WASHINGTON (Reuters) – The global economy is expected to expand 4% in 2021 after shrinking 4.3% in 2020, the World Bank said on Tuesday, although it warned that rising COVID-19 infections and delays in vaccine distribution could limit the recovery to just 1.6% this year.
The World Bank’s semi-annual forecast showed the collapse in activity due to the coronavirus pandemic was slightly less severe than previously forecast, but the recovery was also more subdued and still subject to considerable downside risk.
“The near-term outlook remains highly uncertain,” the Bank said in a statement. “A downside scenario in which infections continue to rise and the rollout of a vaccine is delayed could limit the global expansion to 1.6% in 2021.”
With successful pandemic control and a faster vaccination process, global growth could accelerate to nearly 5%, it said in its latest Global Economic Prospects report.
More than 85 million people have been infected by the novel coronavirus and nearly 1.85 million have died since the first cases were identified in China in December 2019.
The pandemic is expected to have long-lasting adverse effects on the global economy, worsening a slowdown that was already projected before the outbreak began, and the world could face a “decade of growth disappointments” unless comprehensive reforms were put in place, the Bank said.
Shallower contractions in advanced economies and a more robust recovery in China helped avert a bigger collapse in overall global output, but disruptions were more acute in most other emerging market and developing economies, the Bank said.
Aggregate gross domestic product in emerging markets and developing economies – including China – is expected to grow 5% in 2021 after a contraction of 2.6% in 2020.
China’s economy was expected to expand by 7.9% this year after growing by 2% in 2020, the Bank said.
Excluding China, emerging market and developing economies were seen expanding 3.4% in 2021 after shrinking 5% in 2020.
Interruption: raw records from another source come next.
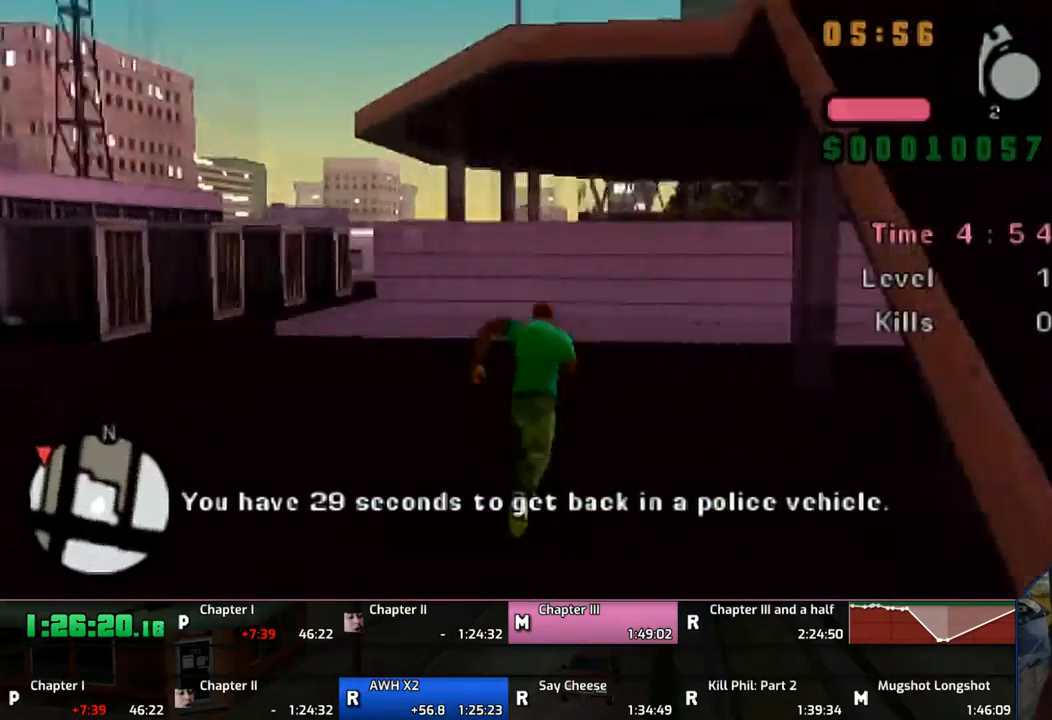
{"buttons": [], "left_stick": "up", "right_stick": "center", "events": [[17, "CROSS", "up"], [117, "CROSS", "down"], [267, "CROSS", "up"]]}
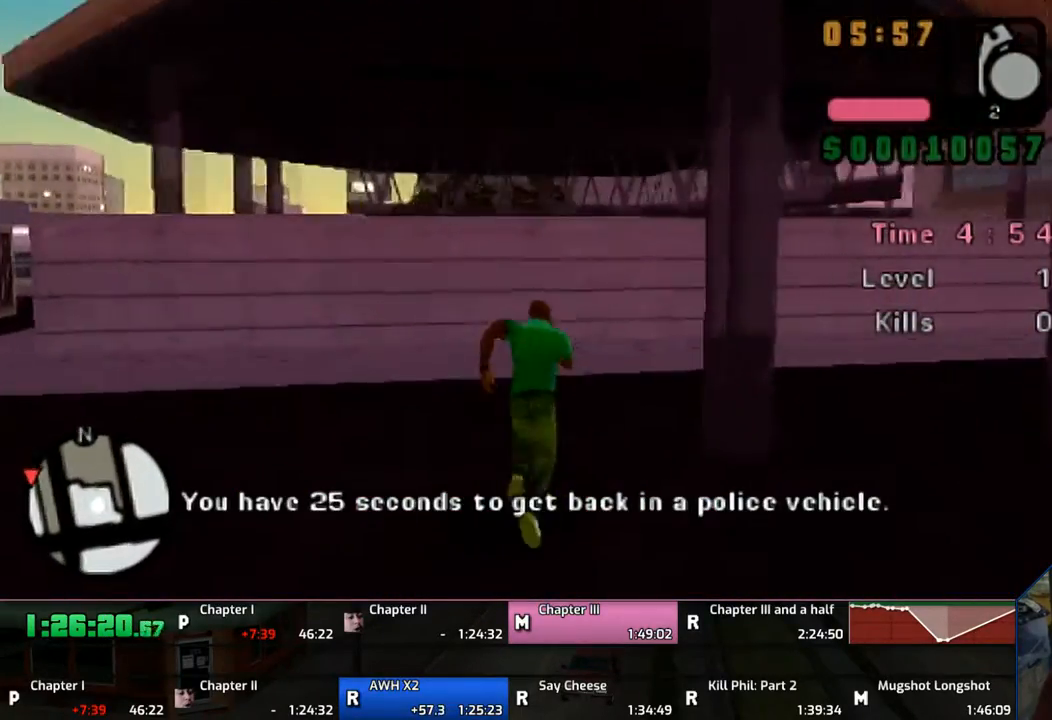
{"buttons": [], "left_stick": "up", "right_stick": "center", "events": [[67, "DPAD_UP", "down"], [117, "DPAD_UP", "up"], [217, "DPAD_UP", "down"], [317, "DPAD_UP", "up"]]}
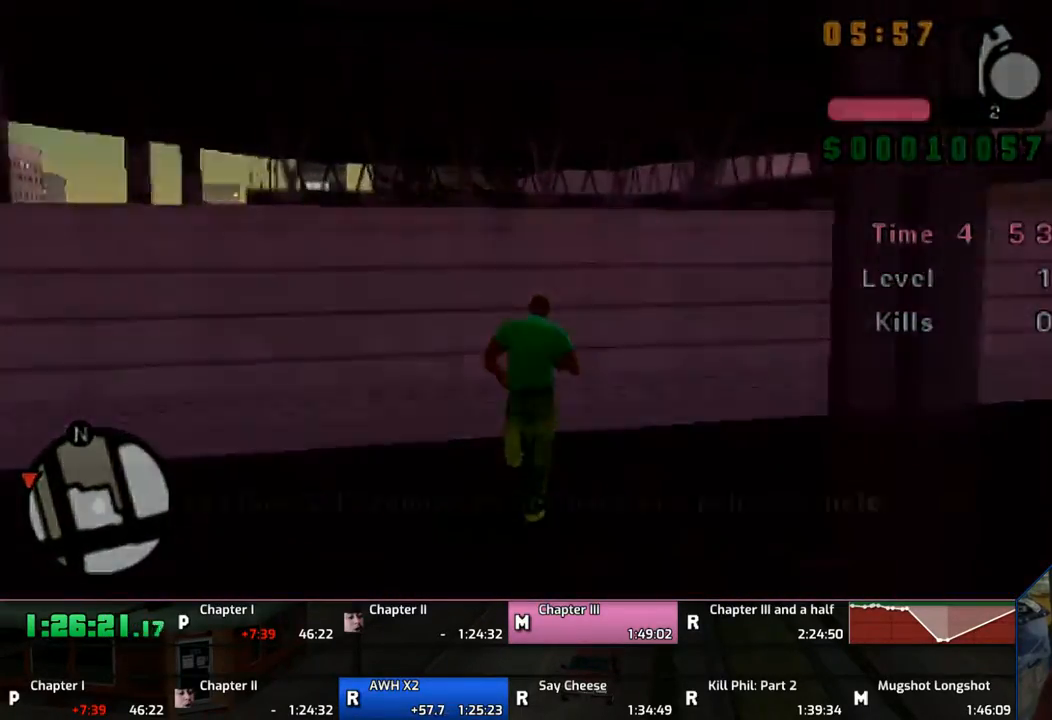
{"buttons": [], "left_stick": "center", "right_stick": "center", "events": [[167, "left_stick", "center"]]}
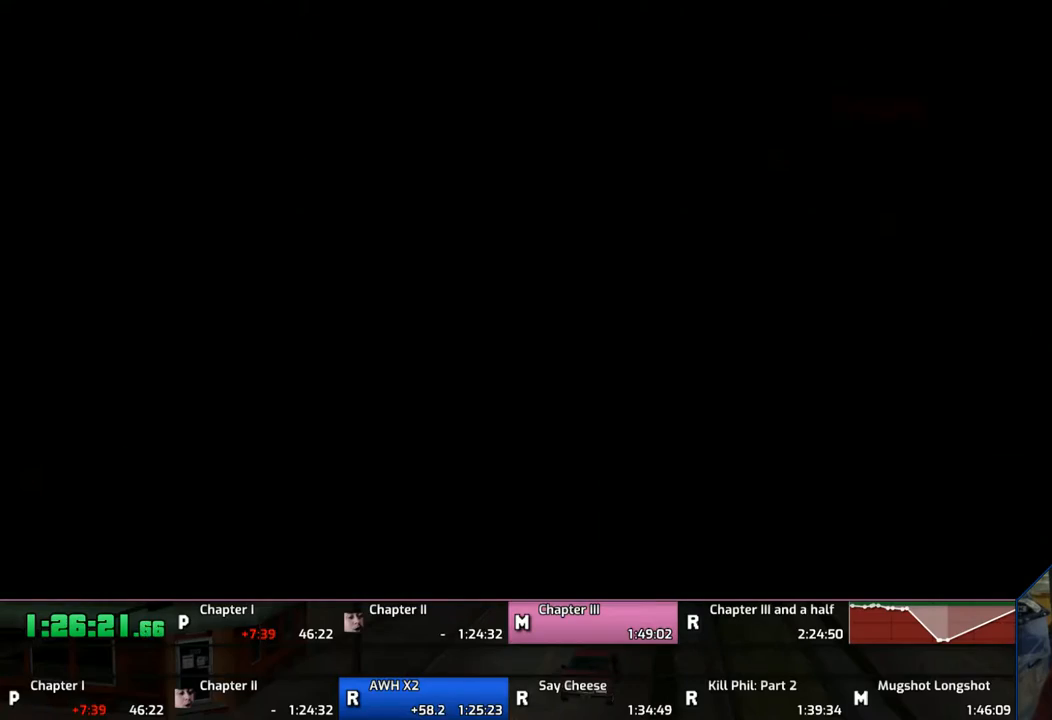
{"buttons": [], "left_stick": "center", "right_stick": "center", "events": []}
Per capita incomes have dropped in 90% of emerging market and developing economies, tipping millions back into poverty, with reduced investor confidence, increasing unemployment and loss of education time seen dampening prospects for future poverty reduction, the Bank said.
The crisis also triggered a surge in debt levels among emerging market and developing economies, with government debt up by 9 percentage points of GDP – the largest one-year spike since the late 1980s.
“The global community needs to act rapidly and forcefully to make sure the latest wave of debt does not end with debt crises,” the report said, adding that reductions in debt levels would be the only way for some countries to return to solvency.
A resurgence of infections stalled a nascent rebound in advanced economies in the third quarter, with economic output now expected to expand by 3.3% in 2021, instead of 3.9% as initially forecast, the Bank said.
It forecast that U.S. gross domestic product would expand by 3.5% in 2021, after an estimated 3.6% contraction in 2020. The euro area was expected to see output grow 3.6% this year, following a 7.4% decline in 2020, while activity in Japan, which shrank by 5.3% in the year just ended, is forecast to grow by 2.5%.